This insightful article, authored by Jeff J. Guo and colleagues, provides a comprehensive review of quantitative risk-benefit assessment (RBA) methodologies specifically tailored for pharmaceuticals. Published in Value in Health in 2010, the paper addresses a critical need within the pharmaceutical industry and regulatory landscape: the lack of consistent and integrated quantitative RBA during the new drug approval process, despite regulatory authorities routinely evaluating drug risks and benefits.
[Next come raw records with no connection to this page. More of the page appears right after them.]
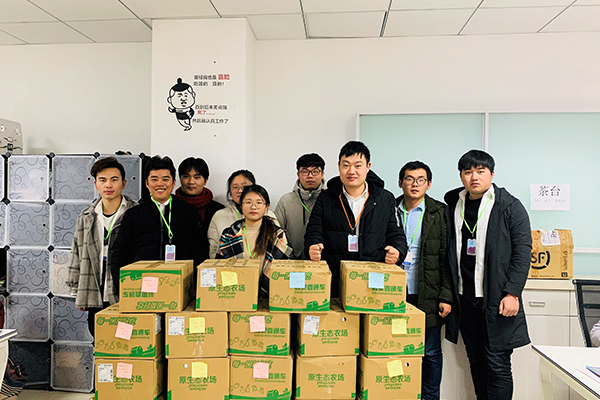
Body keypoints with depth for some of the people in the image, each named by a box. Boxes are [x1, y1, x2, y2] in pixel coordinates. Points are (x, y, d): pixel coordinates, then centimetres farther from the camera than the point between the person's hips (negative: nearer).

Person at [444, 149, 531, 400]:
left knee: (497, 365, 1)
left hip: (497, 300, -4)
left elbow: (522, 252, -6)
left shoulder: (510, 207, -2)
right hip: (465, 299, 4)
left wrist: (512, 293, -13)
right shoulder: (453, 207, 9)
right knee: (476, 361, 15)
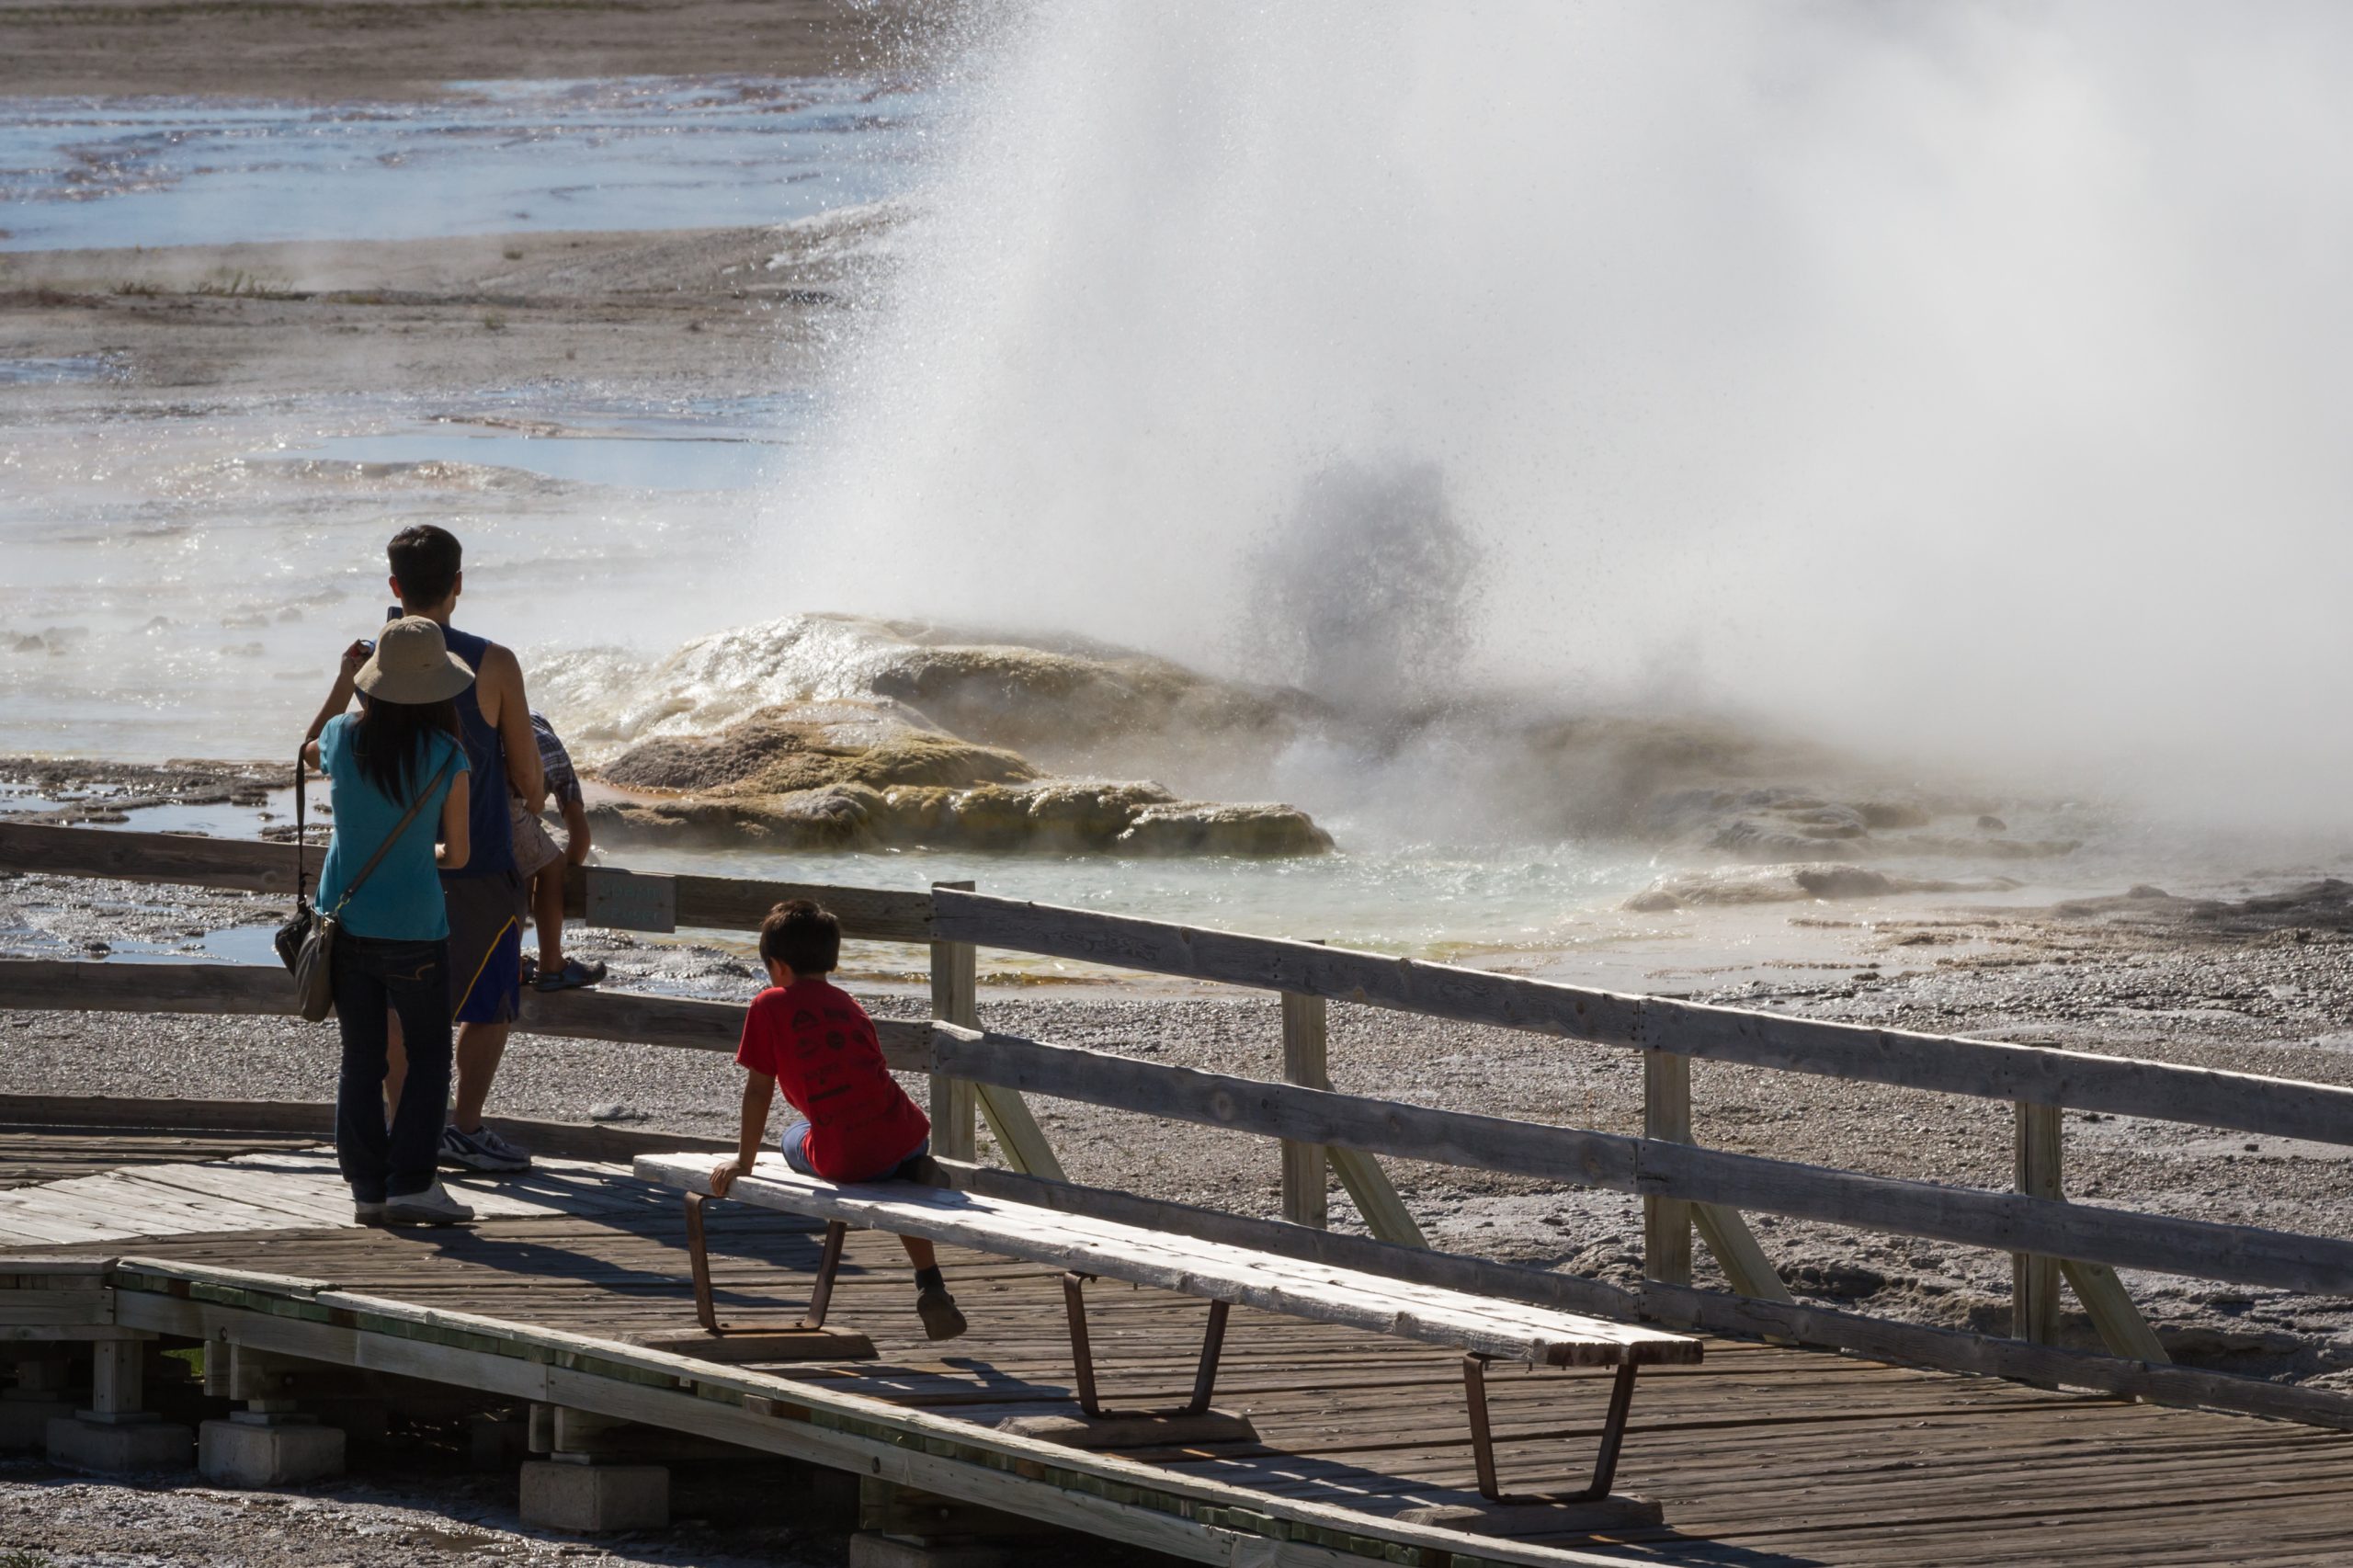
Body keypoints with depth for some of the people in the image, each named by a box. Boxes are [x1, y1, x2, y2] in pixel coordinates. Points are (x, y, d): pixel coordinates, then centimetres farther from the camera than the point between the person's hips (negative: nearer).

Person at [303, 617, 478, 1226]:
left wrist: (353, 688, 30)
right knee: (428, 1055, 7)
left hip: (345, 919, 3)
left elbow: (316, 756, 22)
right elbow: (457, 854, -2)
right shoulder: (446, 758, -12)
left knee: (360, 1058, 10)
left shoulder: (342, 737, -5)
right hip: (414, 925, -3)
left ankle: (367, 1187, 10)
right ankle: (411, 1182, -1)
The context for this review is significant. The past decade witnessed the withdrawal of over a dozen high-profile brand-name drugs from the market, prompting a renewed global focus on drug safety. Regulatory bodies like the US Food and Drug Administration (FDA) and the European Medicines Agency (EMEA) have actively sought more creative and systematic approaches to RBA throughout a pharmaceutical product’s life cycle. The FDA established a Drug Safety and Risk Management Division and issued comprehensive risk management guidance, while the EMEA’s Committee for Medicinal Products for Human Use (CHMP) revised its guidance to include quantitative RBA in its regulatory agenda. The authors emphasize that appropriate RBA can lead to proactive interventions, saving lives, reducing litigation, improving patient safety and health outcomes, and lowering overall healthcare costs.
The primary objective of this study was to identify and describe published quantitative RBA methods for pharmaceuticals, summarizing their distinct approaches and highlighting their implications for the industry and regulatory agencies. To achieve this, the researchers conducted a systematic literature review using databases such as MEDLINE, Cochrane Library, and other internet-based search engines. From an initial pool of over 12,000 papers, the review ultimately focused on 59 articles detailing quantitative RBA methods for drug safety.
The article thoroughly reviews and compares twelve distinct quantitative RBA methodologies, providing details on their theoretical models, parameters, and key features:
- Quantitative Framework for Risk and Benefit Assessment (QFRBA)
- Benefit-Less-Risk Analysis (BLRA)
- Quality-Adjusted Time Without Symptoms and Toxicity (Q-TWiST)
- Number Needed to Treat (NNT) and Number Needed to Harm (NNH), including their relative-value-adjusted versions
- Minimum Clinical Efficacy (MCE)
- Incremental Net Health Benefit (INHB)
- Risk–Benefit Plane (RBP)
- Probabilistic Simulation Methods (PSM) and Monte Carlo Simulation (MCS)
- Multicriteria Decision Analysis (MCDA)
- Risk–Benefit Contour (RBC)
- Stated Preference Method (SPM)
The authors note that these methods vary in their approach; for example, some (like NNT) rely on subjective weighting schemes, while others (such as RBP, MCDA, RBC, and SPM) are capable of assessing joint distributions of benefit and risk.
In conclusion, the review asserts that these scientifically sound quantitative RBA methodologies offer a pathway to reduce the subjective nature of current drug assessments, thereby guiding regulatory agencies towards more objective, transparent, and evidence-based decision-making. While these methods have primarily been used for research demonstrations and are not yet systematically adopted by regulators or the pharmaceutical industry, they hold significant potential as supplementary tools. The authors recommend the use of multiple RBA approaches across different therapeutic indications and patient populations to comprehensively bound a drug’s risk-benefit profile. Despite their promise, common limitations include challenges with data requirements, statistical properties, and the availability of valid patient preference measures. Among the reviewed methods, INHB, MCDA, and SPM have garnered particular attention from key regulatory bodies like the FDA and EMEA.
Reference: Guo, J. J., Pandey, S., Doyle, J., Bian, B., Lis, Y., & Raisch, D. W. (2010). A Review of Quantitative Risk–Benefit Methodologies for Assessing Drug Safety and Efficacy—Report of the ISPOR Risk–Benefit Management Working Group. Value in Health, 13(6), 657–666.